**Excerpted records**
------------
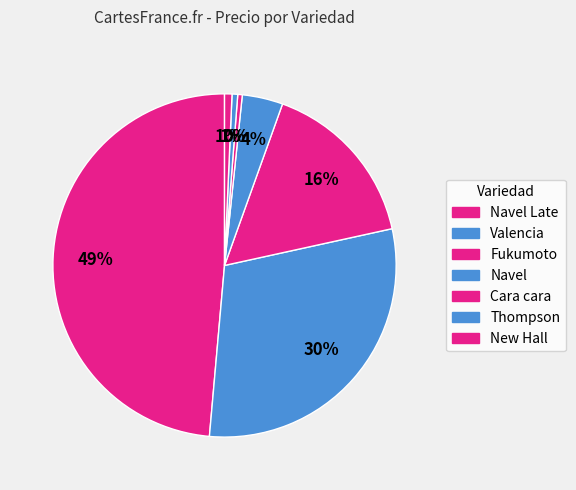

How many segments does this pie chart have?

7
------------
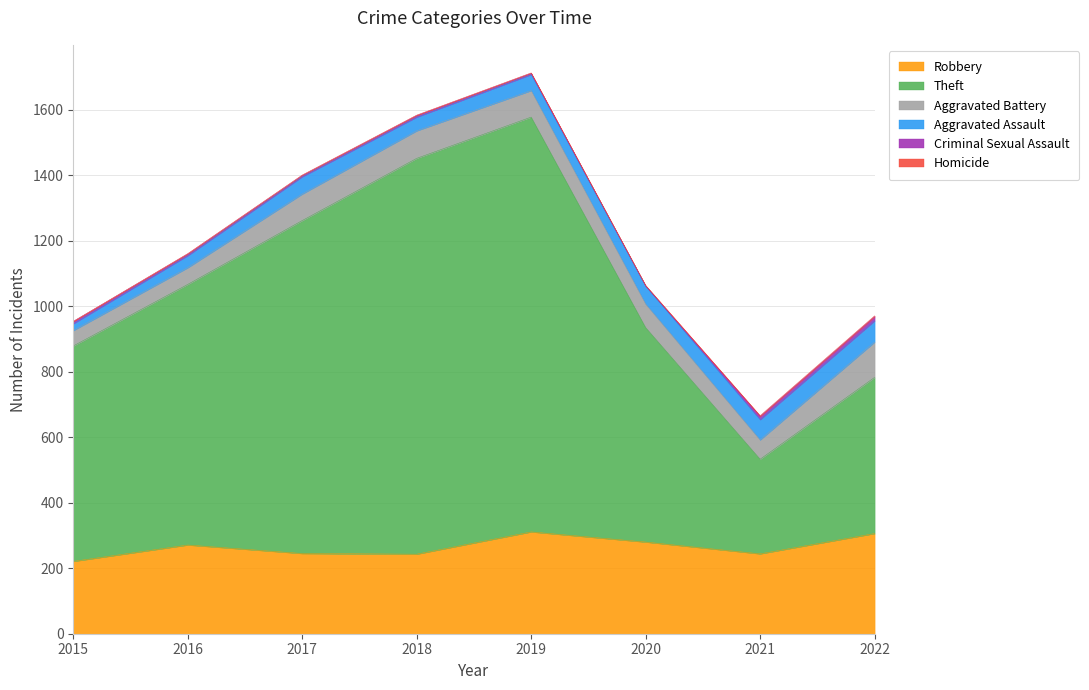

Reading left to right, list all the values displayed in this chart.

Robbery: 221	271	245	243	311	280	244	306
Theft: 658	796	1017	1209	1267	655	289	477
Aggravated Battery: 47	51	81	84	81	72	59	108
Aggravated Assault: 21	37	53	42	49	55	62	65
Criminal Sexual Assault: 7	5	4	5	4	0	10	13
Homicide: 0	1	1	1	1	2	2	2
------------
**Work to be completed**
Show every line in the entries above that contains the string "this". Treat uppercase and lowercase as different.

**Expected answer**
How many segments does this pie chart have?
Reading left to right, list all the values displayed in this chart.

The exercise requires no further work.